Cada uma das novas espécies é endêmica de um monte específico em Moçambique. O isolamento geográfico dessas populações, que remonta a aproximadamente 6 milhões de anos, permitiu que evoluíssem separadamente, dando origem a novas linhagens genéticas. As florestas tropicais, isoladas por savanas de clima mais árido, criaram barreiras naturais que impediram o fluxo gênico entre as populações de camaleões em cada "ilha" de habitat.

## Desafios na identificação

Os cientistas destacam que a dificuldade em identificar essas novas espécies reside em suas características crípticas, ou seja, a ausência de distinções visuais marcantes. Além disso, o hábito predominantemente arborícola desses camaleões, que passam a maior parte do tempo no dossel das árvores em busca de alimento, e sua excelente capacidade de camuflagem contribuíram para que permanecessem despercebidos. "Ninguém olhava de fato para cima para procurá-las. E como os camaleões se camuflam tão bem ao seu habitat, não era óbvio encontrá-los, mesmo em árvores mais baixas. Foi necessário um esforço muito grande para tentar achá-los nessas montanhas", explicou Krystal Tolley, professora de zoologia da Universidade de Joanesburgo e uma das autoras do estudo.

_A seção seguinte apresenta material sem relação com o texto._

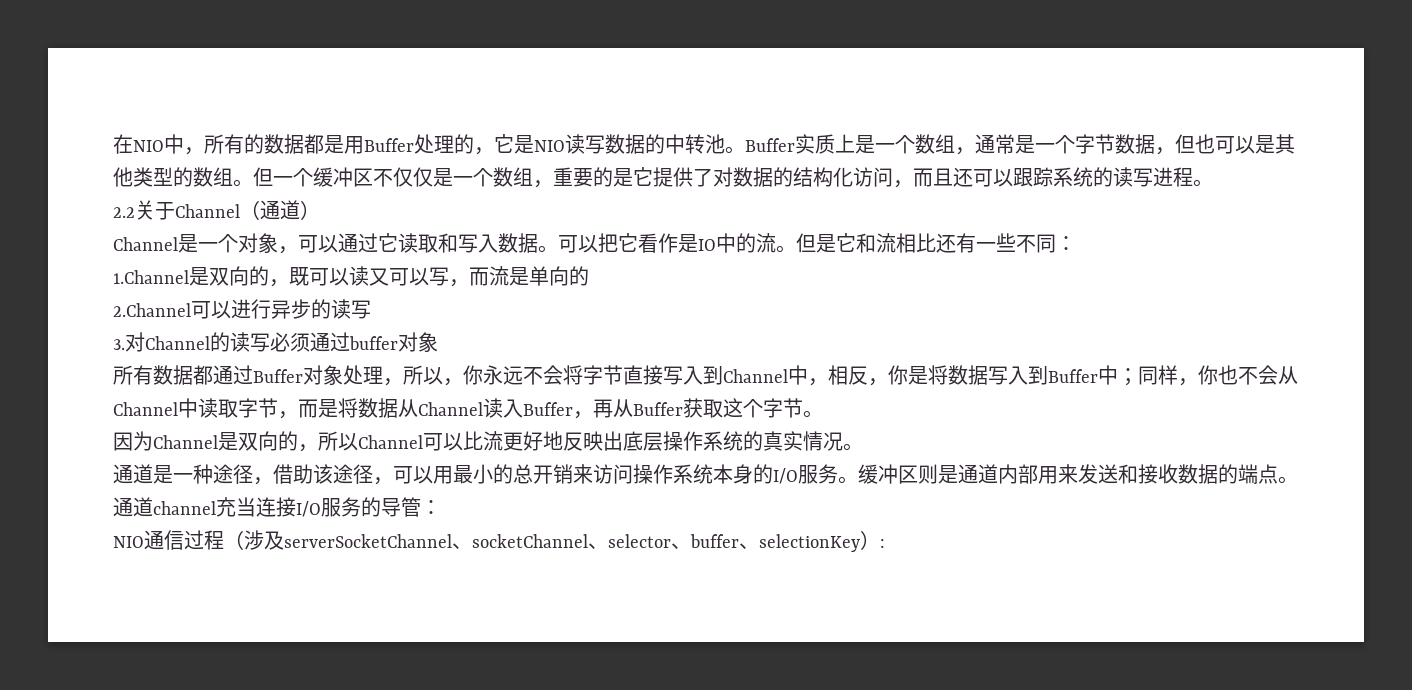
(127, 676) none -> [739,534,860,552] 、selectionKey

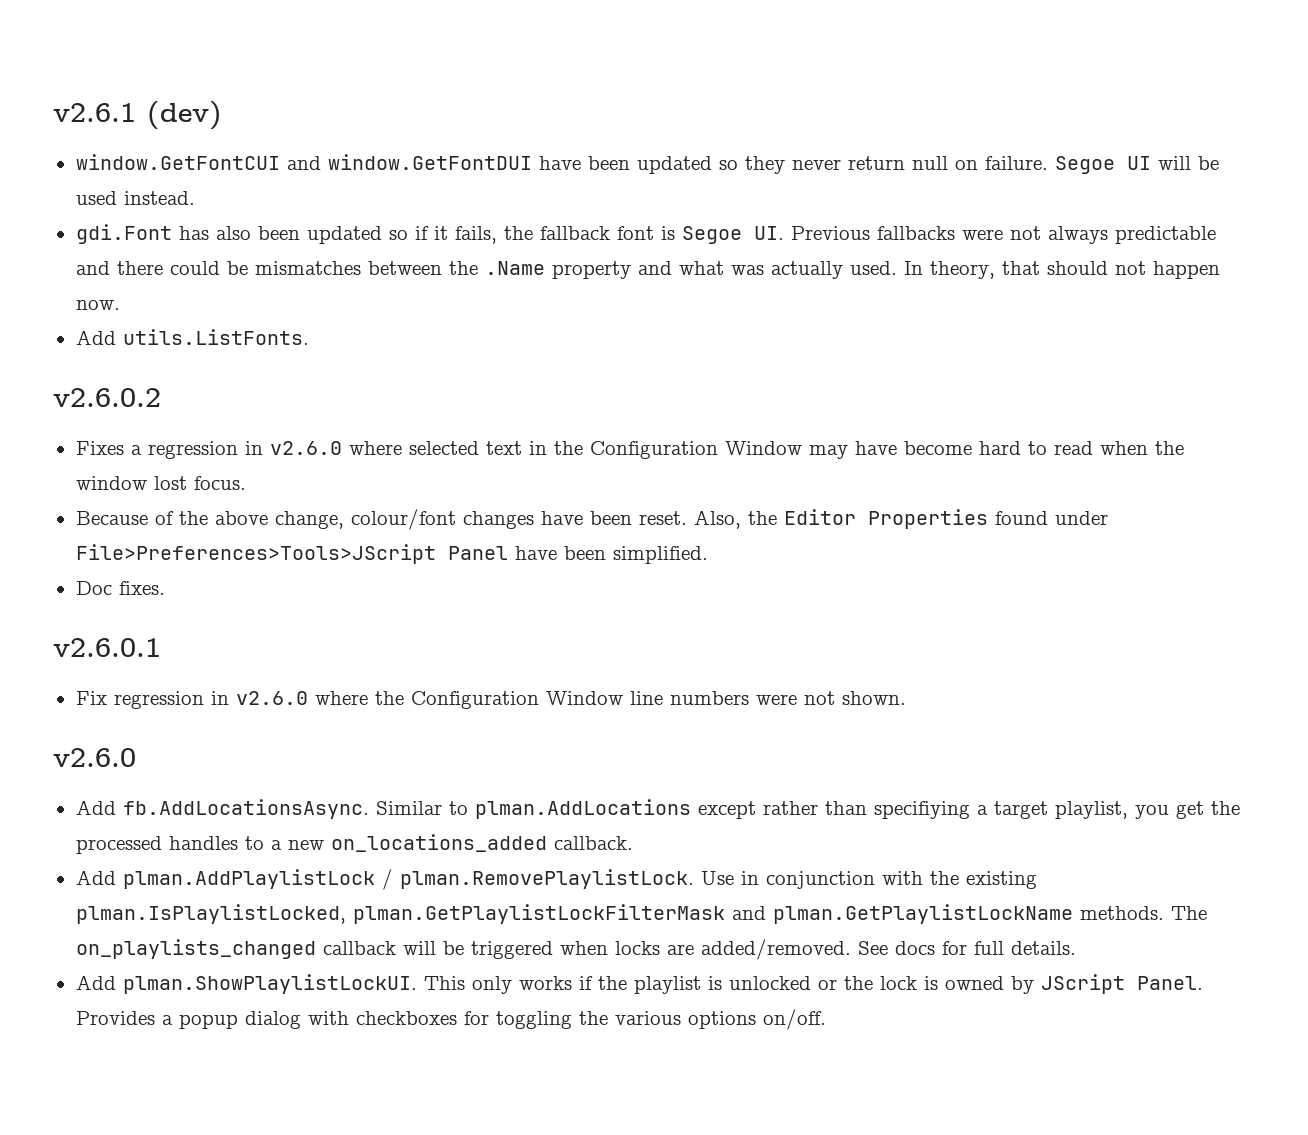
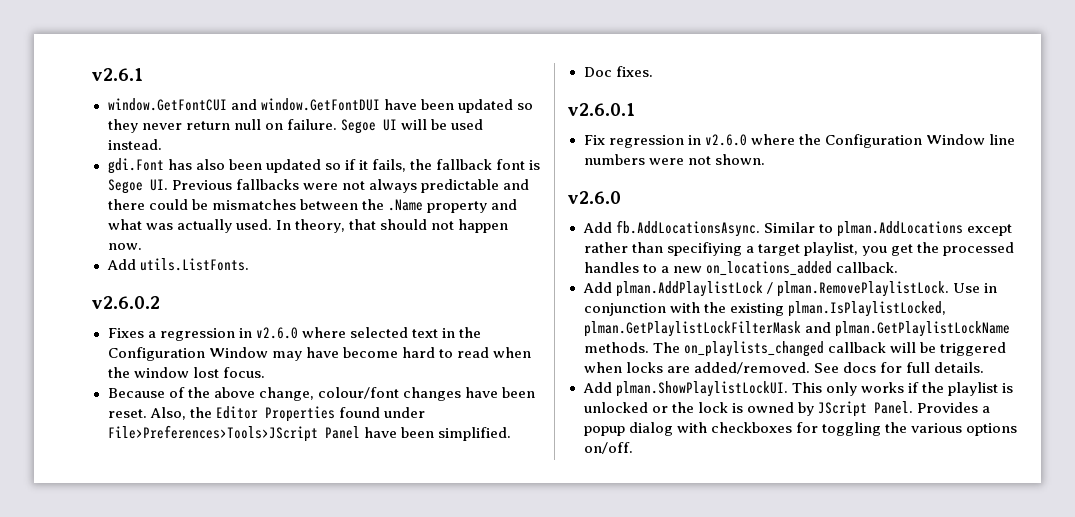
[147,101,222,130] (dev) -> (143, 74) none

## Metodologia e confirmação

Para a confirmação das novas espécies, os pesquisadores analisaram 46 espécimes de Nadzikambia, tanto do Museu de Port Elizabeth quanto do Museu de História Natural de Londres. A pesquisa combinou dados morfológicos, como o número de escamas e anatomia interna, com análises genéticas de três genes nucleares e um gene de DNA mitocondrial. "É aqui que entram as ferramentas de análise de DNA. Embora possam parecer semelhantes externamente, as espécies possuem assinaturas específicas em seu DNA que são únicas de cada uma. O nível de diferença entre os genes analisados nos deixa extremamente confiantes de que são espécies distintas", afirmou Tolley.

## Ameaças à conservação

Um dos pontos cruciais levantados pelo estudo é a preocupação com a conservação dessas espécies recém-descobertas. O desmatamento acelerado em Moçambique representa uma séria ameaça aos ecossistemas únicos onde vivem os camaleões do gênero Nadzikambia, colocando em risco a sobrevivência dessas populações isoladas e geneticamente distintas.